This I Believe
Essay for the National Public Radio Series This I Believe.
I am a physicist - an atomic physicist and astrophysicist to be precise. As an atomic physicist I study the smallest building blocks of matter. As an astrophysicist I study the largest structures in the cosmos. Although I am paid to do this, my work is not so much a job as a way of life, and it defines my core convictions.
I believe that the physical world - which in reality is the only world there is - is governed by universal, immutable, and impersonal laws of nature.
Universal means that these laws apply everywhere and to everyone. No one is exempt from the laws of physics. You may get away with a traffic violation or income tax evasion, but try to defy the law of gravity and the consequences will be immediate and probably unpleasant. Immutable means these laws held sway since the universe came into existence over ten billion years ago. They have never been - and will never be - arbitrarily suspended or modified by the supernatural deities of the human imagination. Impersonal means these laws do not exist for the benefit or the detriment of humankind. They simply are.

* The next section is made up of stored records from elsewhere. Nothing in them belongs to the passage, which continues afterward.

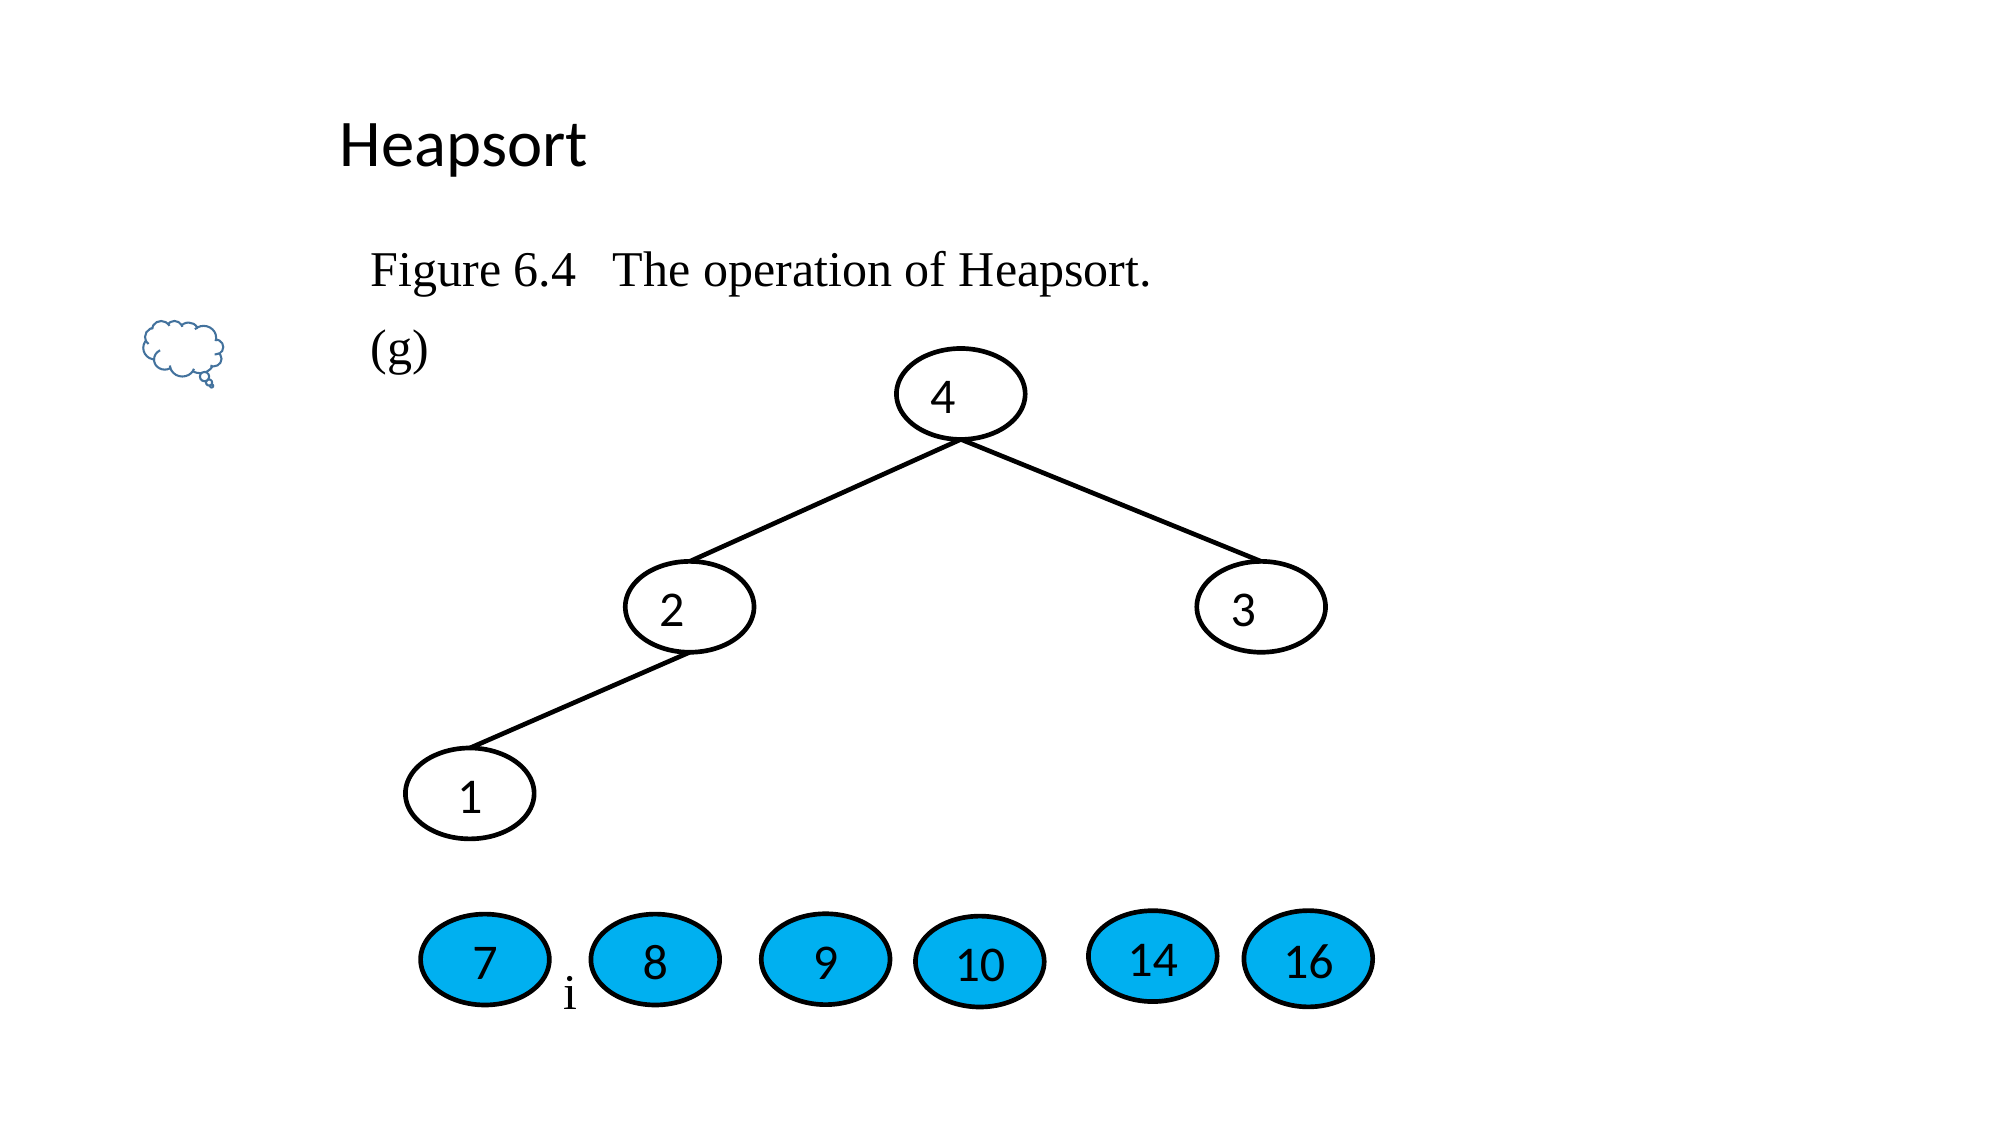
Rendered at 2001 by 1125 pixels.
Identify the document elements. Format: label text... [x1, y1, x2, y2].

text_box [689, 439, 960, 562]
text_box Figure 6.4 The operation of Heapsort. (g) [356, 211, 1326, 383]
text_box 3 [1196, 561, 1326, 653]
text_box 9 [761, 913, 891, 1005]
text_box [960, 439, 1262, 562]
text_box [469, 652, 690, 748]
text_box 16 [1242, 909, 1374, 1008]
text_box 2 [625, 561, 755, 653]
text_box 4 [896, 383, 1026, 439]
text_box 14 [1088, 910, 1218, 1002]
text_box i [549, 952, 630, 1027]
text_box Heapsort [325, 92, 604, 188]
text_box 10 [915, 916, 1045, 1008]
text_box 1 [405, 748, 535, 839]
text_box [142, 319, 225, 389]
text_box 7 [420, 914, 549, 1006]
text_box 8 [591, 914, 720, 1006]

I believe in the laws of physics not out of blind faith or submission to some priestly authority, but from personal experience. I see the predictable and reliable operation of physical laws every day in the laboratory, at home, in the mountains, by the sea, or wherever. And should the laws which currently seem valid to me ever fail to provide a correct, reproducible, and self-consistent description of the physical world, I would search for other physical laws rather than for a supernatural explanation, because, being a physicist, I believe the human mind is ultimately capable of comprehending the intricacies of nature.

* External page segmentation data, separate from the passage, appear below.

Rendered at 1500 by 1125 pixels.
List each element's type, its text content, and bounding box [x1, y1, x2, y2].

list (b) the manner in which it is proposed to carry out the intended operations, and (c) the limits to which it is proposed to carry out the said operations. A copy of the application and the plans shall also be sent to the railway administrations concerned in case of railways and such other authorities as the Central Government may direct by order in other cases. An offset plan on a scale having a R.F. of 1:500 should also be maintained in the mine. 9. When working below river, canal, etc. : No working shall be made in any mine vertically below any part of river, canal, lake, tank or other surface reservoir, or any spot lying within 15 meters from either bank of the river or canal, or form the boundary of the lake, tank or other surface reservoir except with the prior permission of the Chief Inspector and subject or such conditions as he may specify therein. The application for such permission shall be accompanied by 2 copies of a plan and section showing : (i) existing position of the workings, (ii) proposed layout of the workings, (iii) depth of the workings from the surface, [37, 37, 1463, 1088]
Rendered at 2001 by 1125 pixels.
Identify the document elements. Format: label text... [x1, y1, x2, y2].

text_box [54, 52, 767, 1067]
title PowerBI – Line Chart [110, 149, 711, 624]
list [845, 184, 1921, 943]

Believing in the laws of physics gives me a realistic perspective of the place of human beings in the overall scheme of things - and this place is not an especially flattering one. One of the most amazing photographs I have ever seen was taken by the Hubble Space Telescope. The telescope had peered into deep space, revealing, not a void, but a cosmos teeming with galaxies, each one an island universe unto itself with tens of billions of stars. How cosmically insignificant, by comparison, is that infinitesimal blue speck on which all humankind travels around its own undistinguished sun.

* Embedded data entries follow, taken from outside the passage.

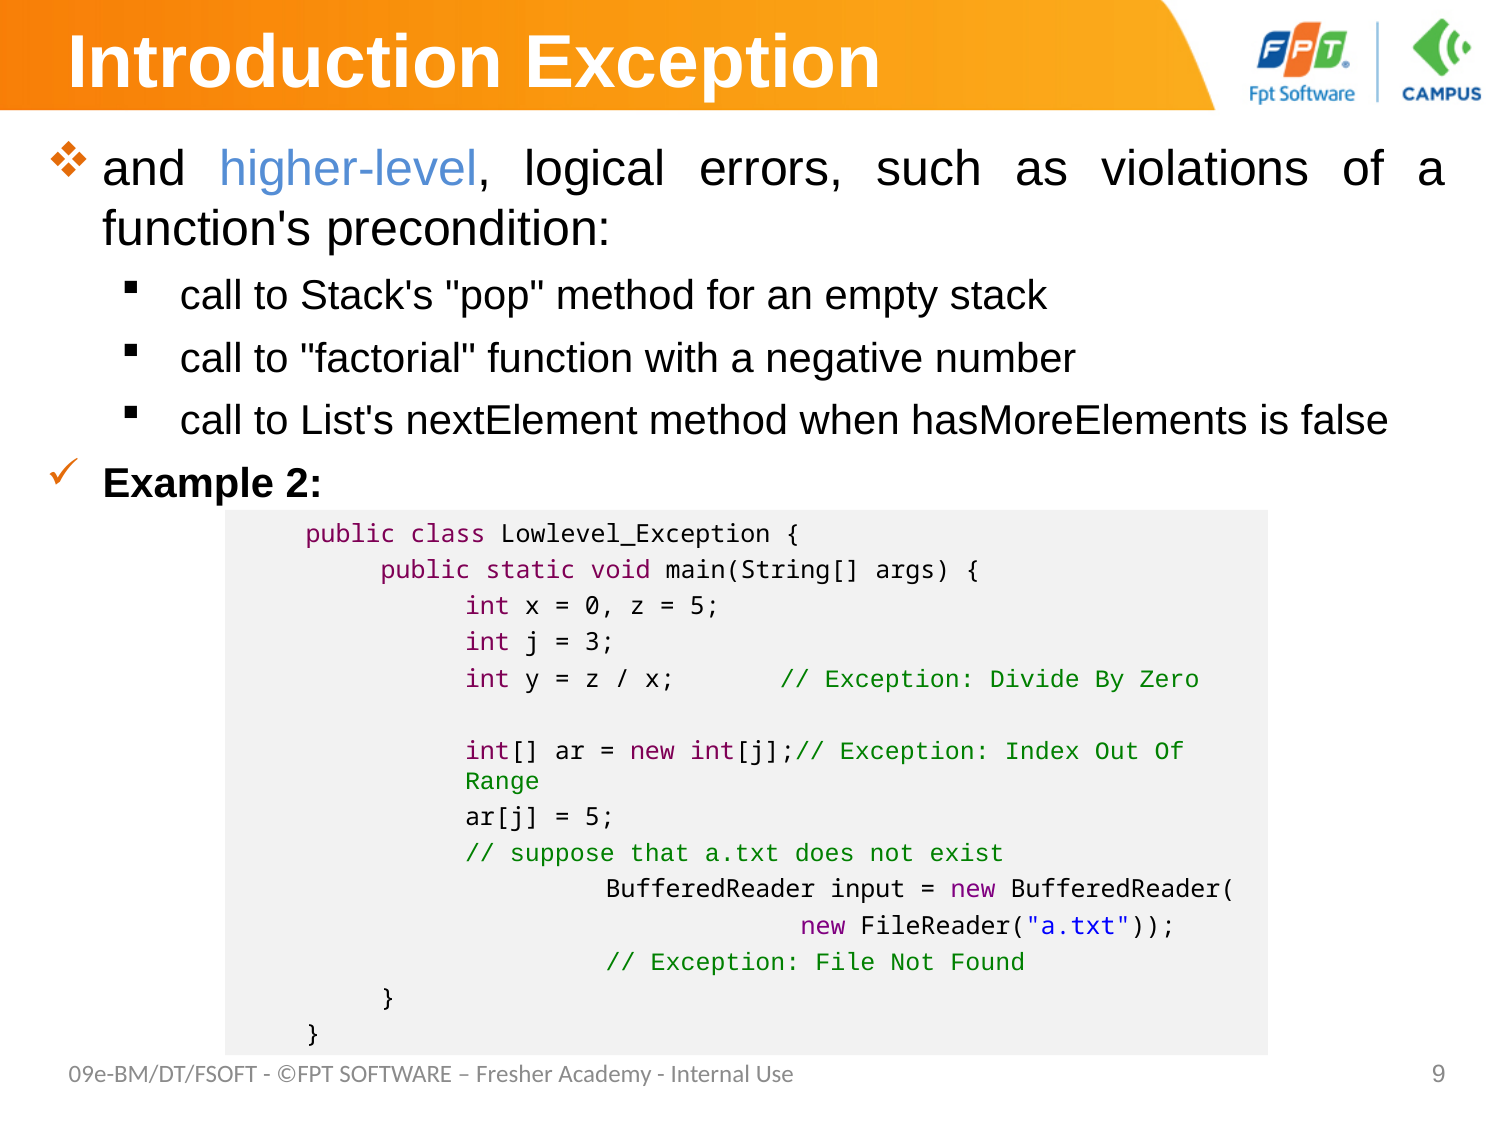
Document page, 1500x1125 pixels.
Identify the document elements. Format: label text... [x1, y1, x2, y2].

title Introduction Exception [31, 3, 1461, 111]
text_box public class Lowlevel_Exception { public static void main(String[] args) { int x = 0, z = 5; int j = 3; int y = z / x; // Exception: Divide By Zero int[] ar = new int[j];// Exception: Index Out Of Range ar[j] = 5; // suppose that a.txt does not exist BufferedReader input = new BufferedReader( new FileReader("a.txt")); // Exception: File Not Found } } [225, 509, 1268, 1056]
picture [0, 0, 1500, 1125]
footer 09e-BM/DT/FSOFT - ©FPT SOFTWARE – Fresher Academy - Internal Use [31, 1042, 833, 1103]
slide_number 9 [1074, 1042, 1461, 1103]
list and higher-level, logical errors, such as violations of a function's precondition: call to Stack's "pop" method for an empty stack call to "factorial" function with a negative number call to List's nextElement method when hasMoreElements is false Example 2: [31, 127, 1461, 1020]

Far from being the pinnacle of a special creation, we humans are but one of many kinds of organisms that evolved to share the living space on a fragile and finite planet among countless other suns and planets in the universe. Nothing "out there" is looking after our well-being; for that we must rely on our own good judgment. No supernatural agent exists to give meaning to our lives; the purpose of each person's existence must come from his or her own worthy objectives and actions. And if, through carelessness, greed, and stupidity, humans irretrievably damage the one place in the cosmos where they evolved and can live, then, like any other unfit species, they will go extinct.
For the sake of humanity's future, I hope many more than I also believe this.
About the author
Mark P. Silverman is Jarvis Professor of Physics at Trinity College. He wrote of his investigations of light, electrons, nuclei, and atoms in his books Waves and Grains: Reflections on Light and Learning (Princeton, 1998), Probing the Atom (Princeton, 2000), and A Universe of Atoms, An Atom in the Universe (Springer, 2002). His latest book Quantum Superposition (Springer, 2008) elucidates principles underlying the strange, counterintuitive behaviour of quantum systems.